Supplied records below:
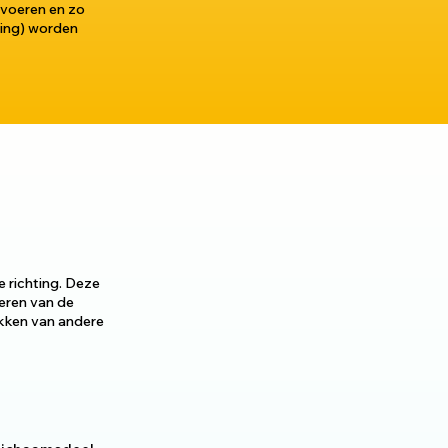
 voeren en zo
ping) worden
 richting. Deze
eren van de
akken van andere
End of Supplied records.
Supplied records below:
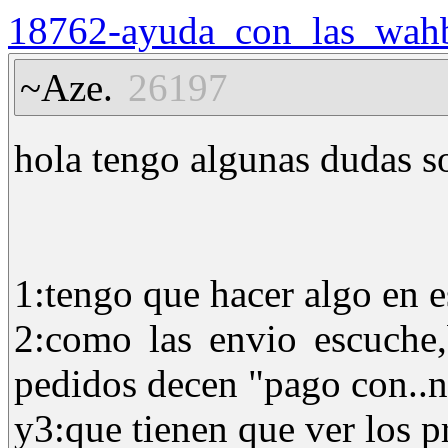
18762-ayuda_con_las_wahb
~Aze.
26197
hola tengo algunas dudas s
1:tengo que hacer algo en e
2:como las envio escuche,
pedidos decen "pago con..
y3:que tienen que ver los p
End of Supplied records.
#### [To-do item]
Change "richting" to "kant" in the lines of the entries that begin at the line containing "voeren en zo" and stop after the line containing "akken van andere". Return only those lines, with nothing else altered.

#### [Written solution]
 voeren en zo
ping) worden
 kant. Deze
eren van de
akken van andere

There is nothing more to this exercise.